Synthetic data isn’t enough, so Apple wants users’ own data to help improve its AI.

Cupertino is already moving to strengthen one of the largest software ventures in its recent history. Among the moves underway are two fronts: the rumored restructuring of the team behind Siri, whose improved version has been delayed until 2026, and the creation of new techniques designed to improve its language models, with the mission of maintaining its focus on privacy.

A step beyond synthetic data
Apple typically trains its models with synthetic data and data labeled by humans, a solution that has proven effective to a certain extent. It doesn’t always represent the real world. Consequently, it limits the performance of AI products. This has led the technology company led by Tim Cook to develop a new solution that combines synthetic data with anonymized signals from participating devices.

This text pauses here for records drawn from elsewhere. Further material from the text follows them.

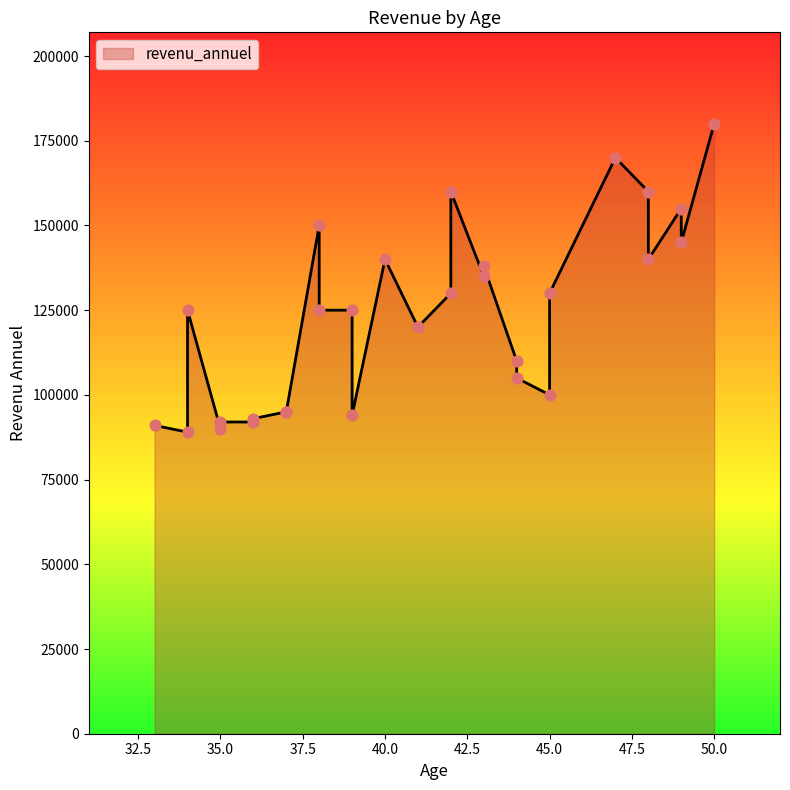

Approximately how many times larger is the value at 44 compared to 37?

1.2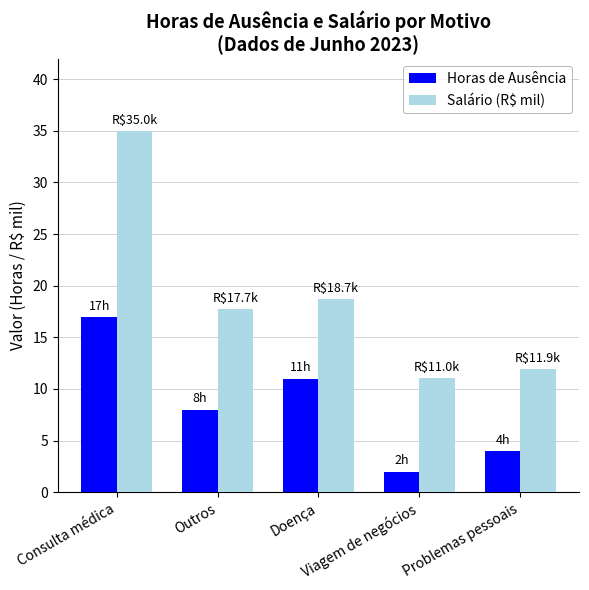

At which label does Salário (R$ mil) first exceed 17?

Consulta médica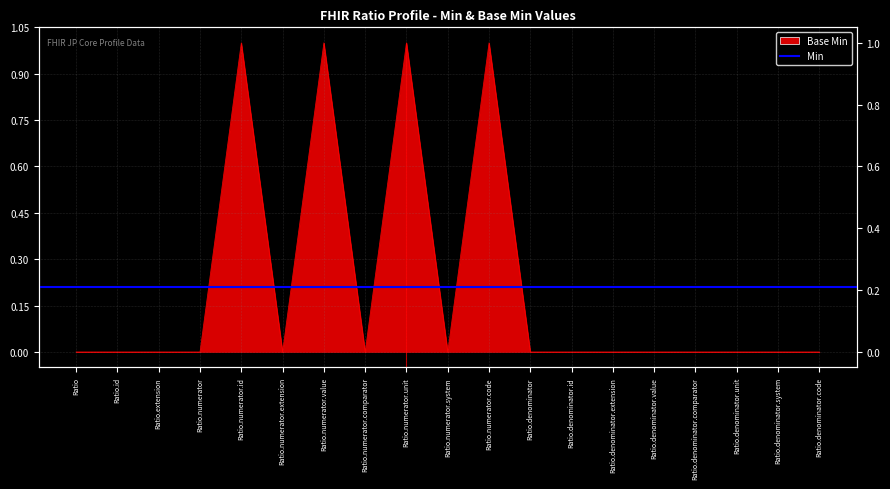

Reading left to right, what are all the values shown in this chart?

Ratio=0	Ratio.id=0	Ratio.extension=0	Ratio.numerator=0	Ratio.numerator.id=1	Ratio.numerator.extension=0	Ratio.numerator.value=1	Ratio.numerator.comparator=0	Ratio.numerator.unit=1	Ratio.numerator.system=0	Ratio.numerator.code=1	Ratio.denominator=0	Ratio.denominator.id=0	Ratio.denominator.extension=0	Ratio.denominator.value=0	Ratio.denominator.comparator=0	Ratio.denominator.unit=0	Ratio.denominator.system=0	Ratio.denominator.code=0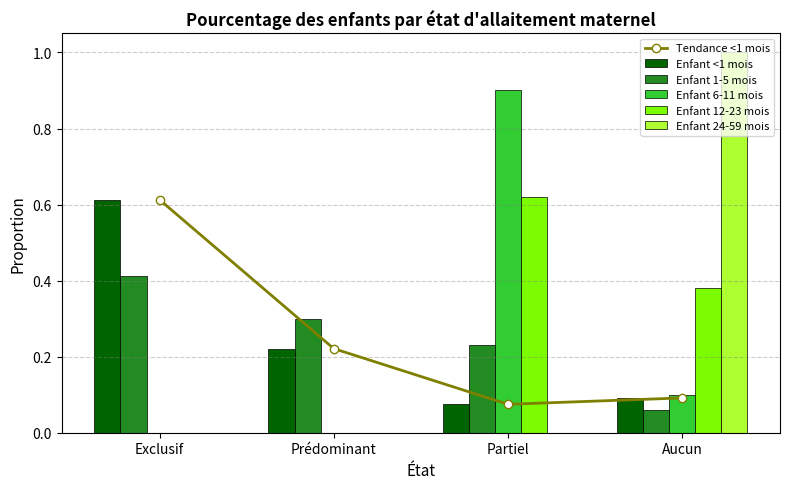

What is the value of the Enfant <1 mois bar at the 4th from the left?

0.1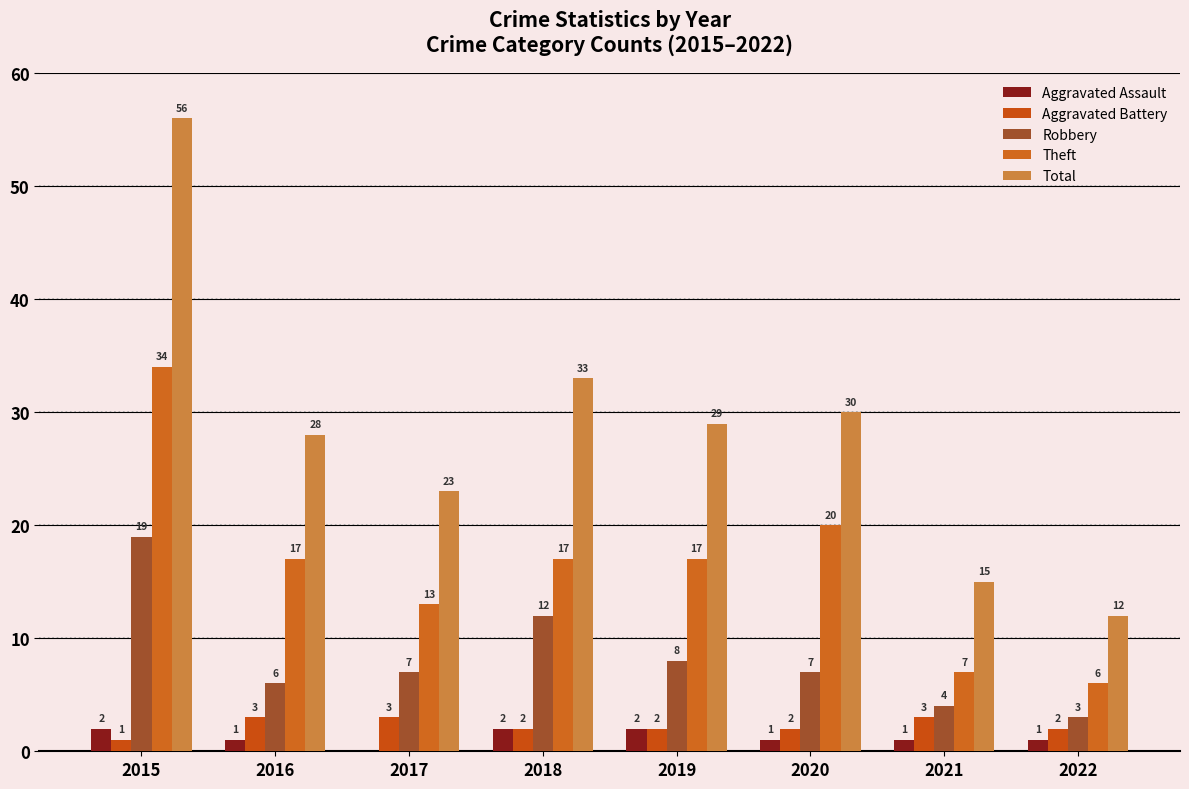

What is the approximate value of Aggravated Battery at 2016?

3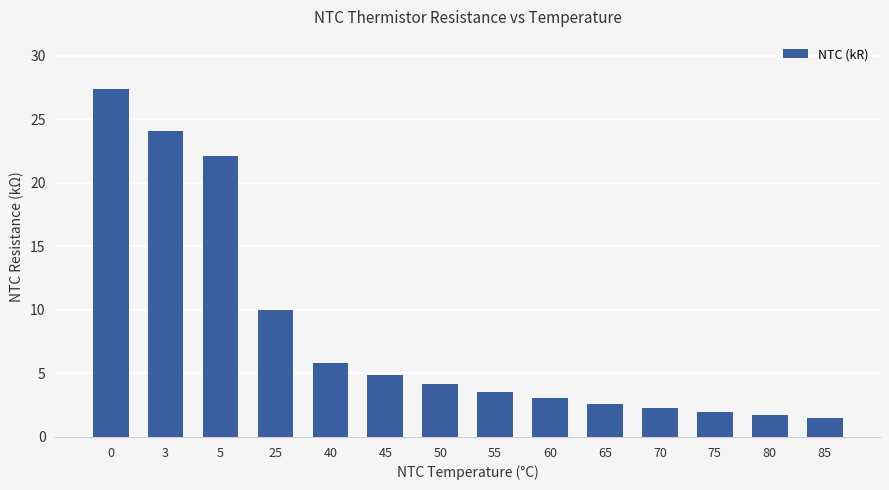

Where is the data nearest to the value 14?

25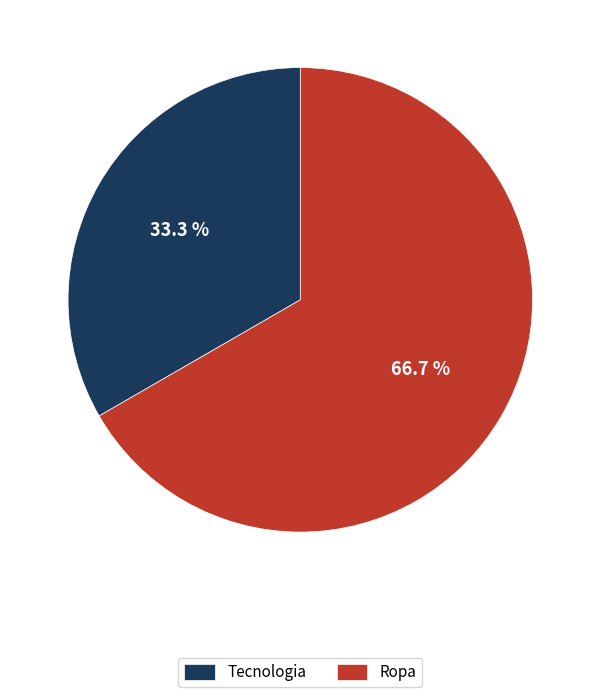

Rank the categories by value from highest to lowest.

Ropa, Tecnologia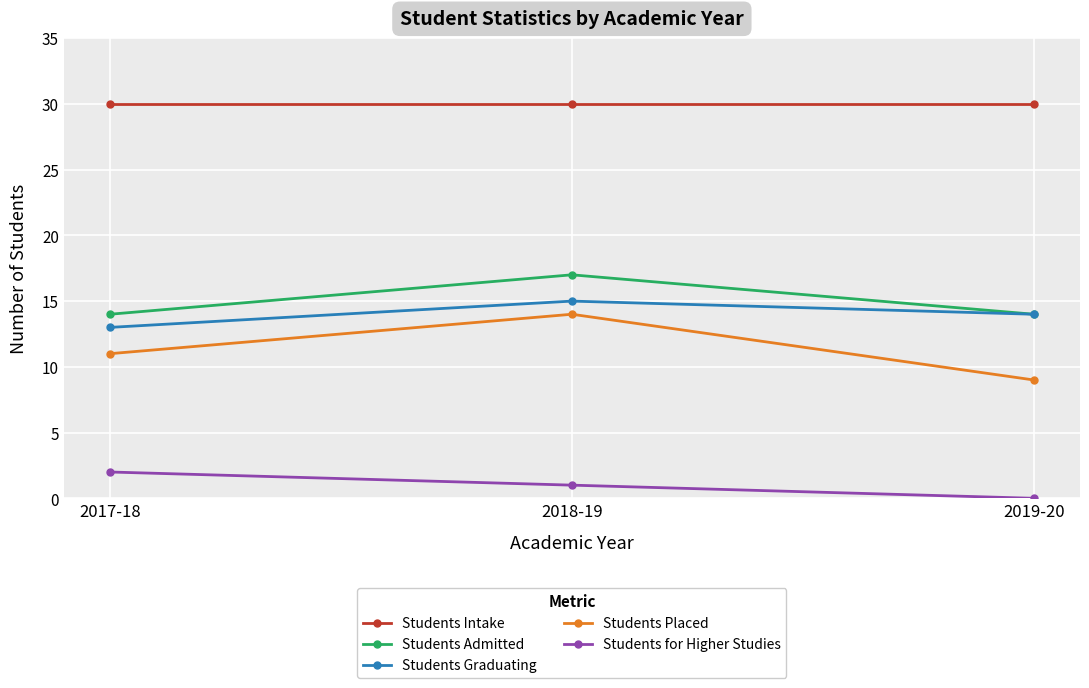

What is the value of the Students Admitted point at the 1st from the left?

14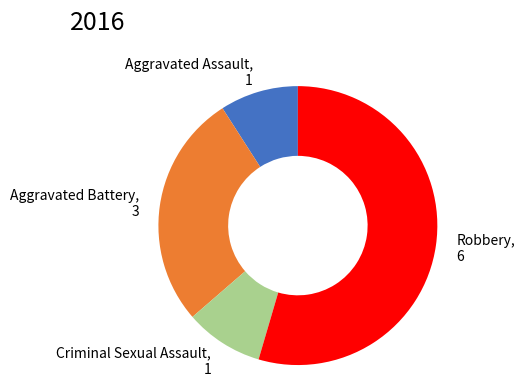

Combined, do Aggravated Assault and Aggravated Battery account for over 50%?

No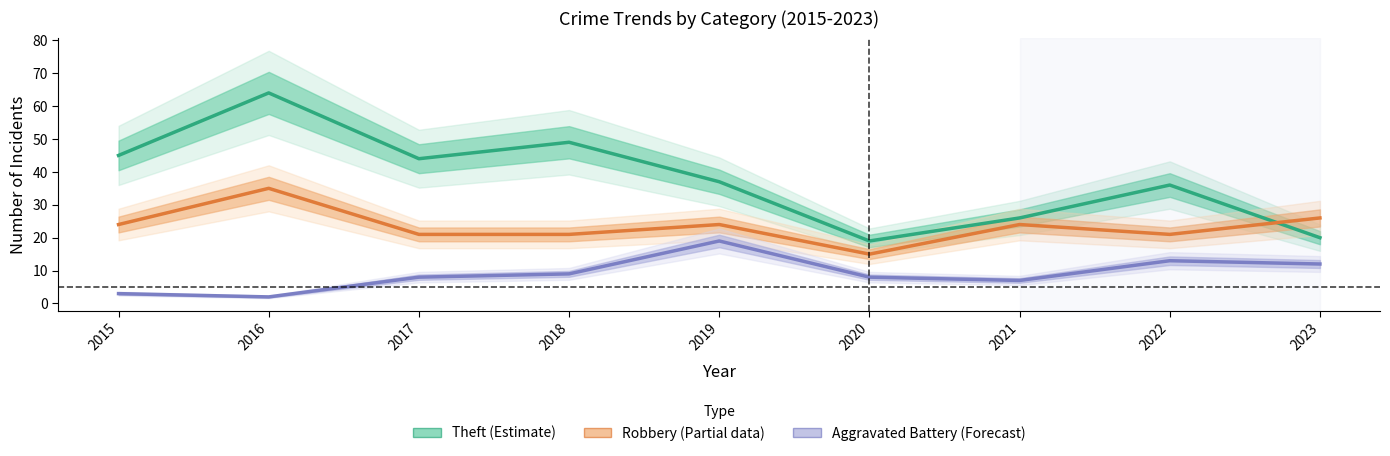

How many categories are shown in the chart?

9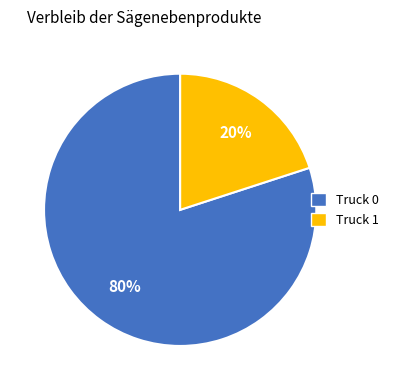

Is the sum of Truck 0 and Truck 1 greater than half?

Yes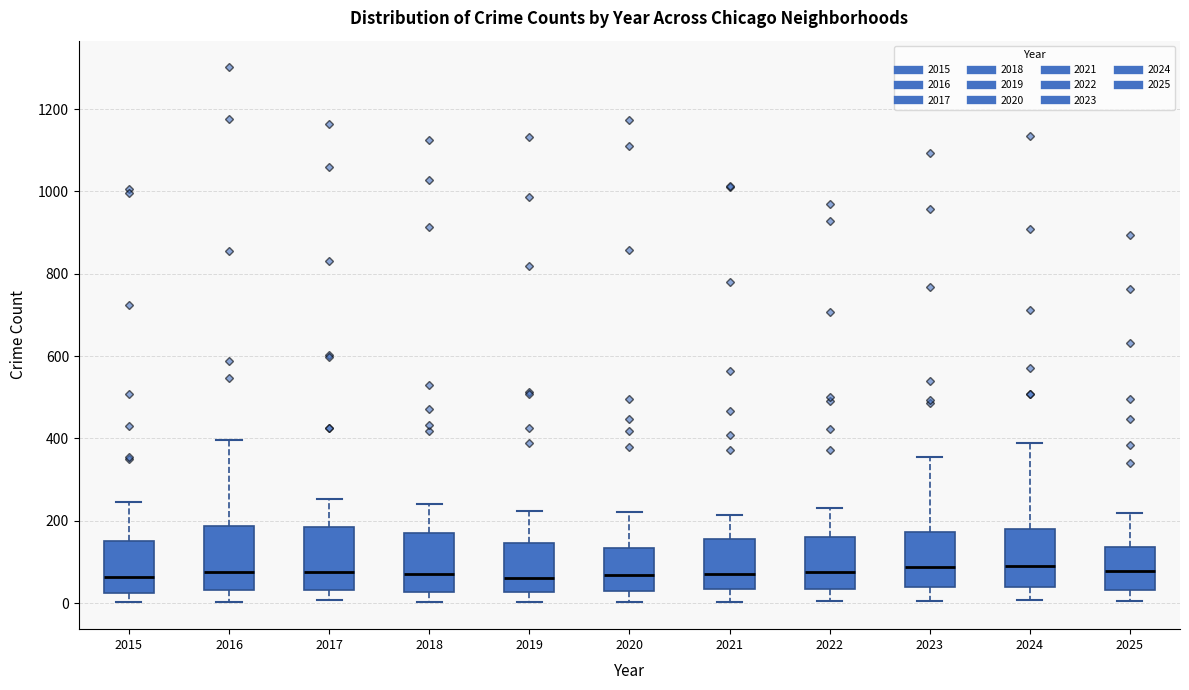

Reading left to right, transcribe this box plot: for each box, give where its median line is, the range the box spans, and where its two whiskers end, as read against the y-axis. The values are not printed on the chart, so give them approximately, as read against the axis.

2015: median 60, box 20 to 160, whiskers 0 to 240
2016: median 80, box 40 to 180, whiskers 0 to 400
2017: median 80, box 40 to 180, whiskers 0 to 260
2018: median 80, box 20 to 180, whiskers 0 to 240
2019: median 60, box 20 to 140, whiskers 0 to 220
2020: median 60, box 20 to 140, whiskers 0 to 220
2021: median 80, box 40 to 160, whiskers 0 to 220
2022: median 80, box 40 to 160, whiskers 0 to 240
2023: median 80, box 40 to 180, whiskers 0 to 360
2024: median 100, box 40 to 180, whiskers 0 to 380
2025: median 80, box 40 to 140, whiskers 0 to 220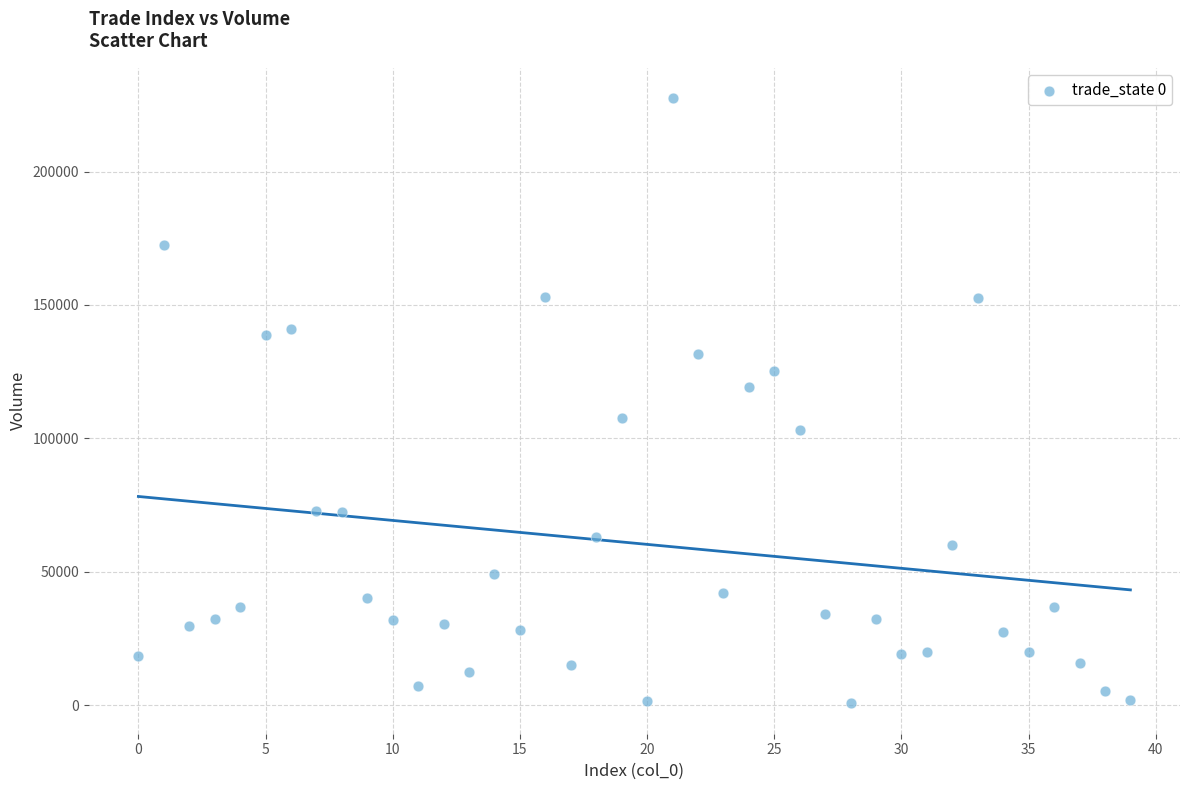

How many data points are displayed?

40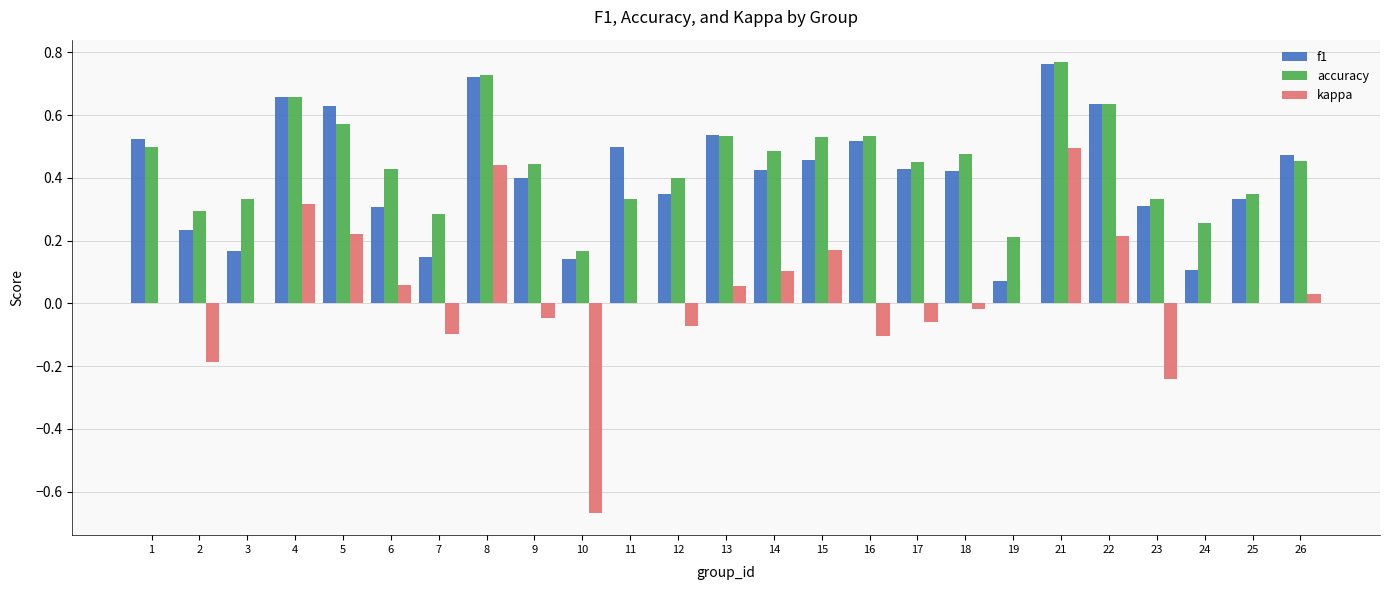

How many groups of bars are there?

25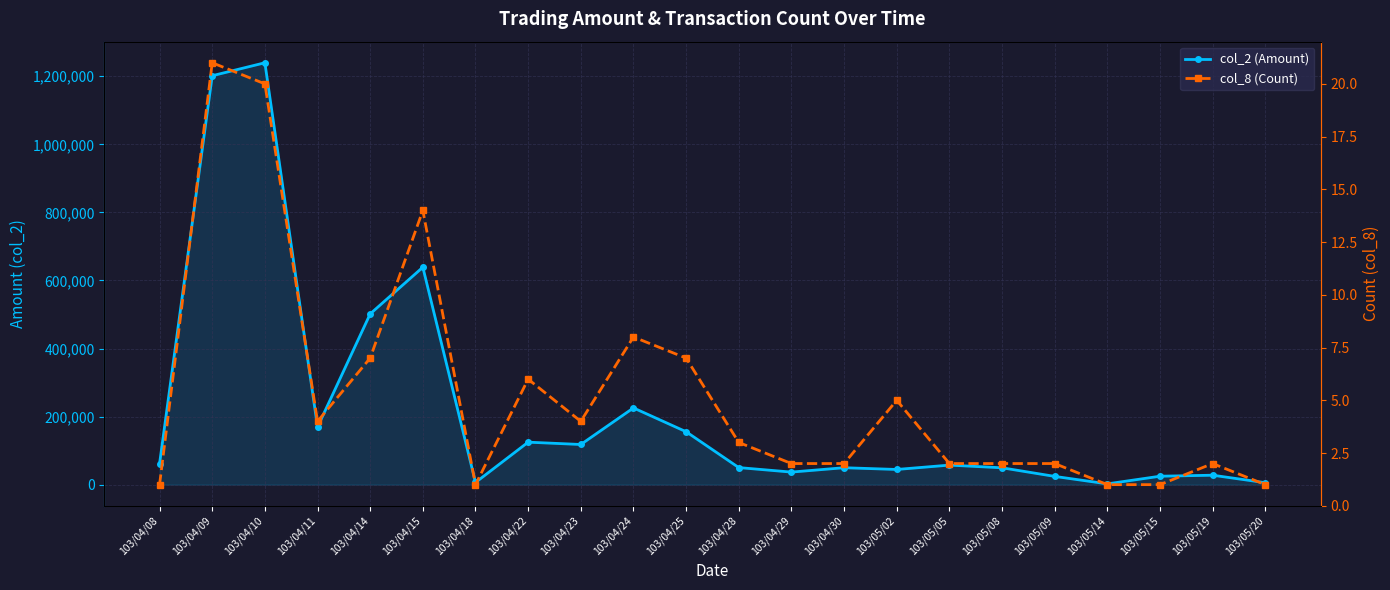

What is the total value across all series at 103/04/30?

49752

As explained in an article published this week, it all starts with a synthetic message, that is, an email invented by Apple itself with a format that simulates real emails. For example: “Would you like to play tennis tomorrow at 11:30?” From there, several variants are generated that change some elements, such as the sport, time, or tone, to test different possible structures.

These phrases are sent to a portion of the devices whose users have agreed to share analytics with Apple. Here’s where something key happens: each iPhone, iPad, or Mac receives a handful of real emails transformed into local embeddings, that is, mathematical representations that convert each message into a set of numbers that reflect its subject, style, and length. The important thing is that these emails never leave the device.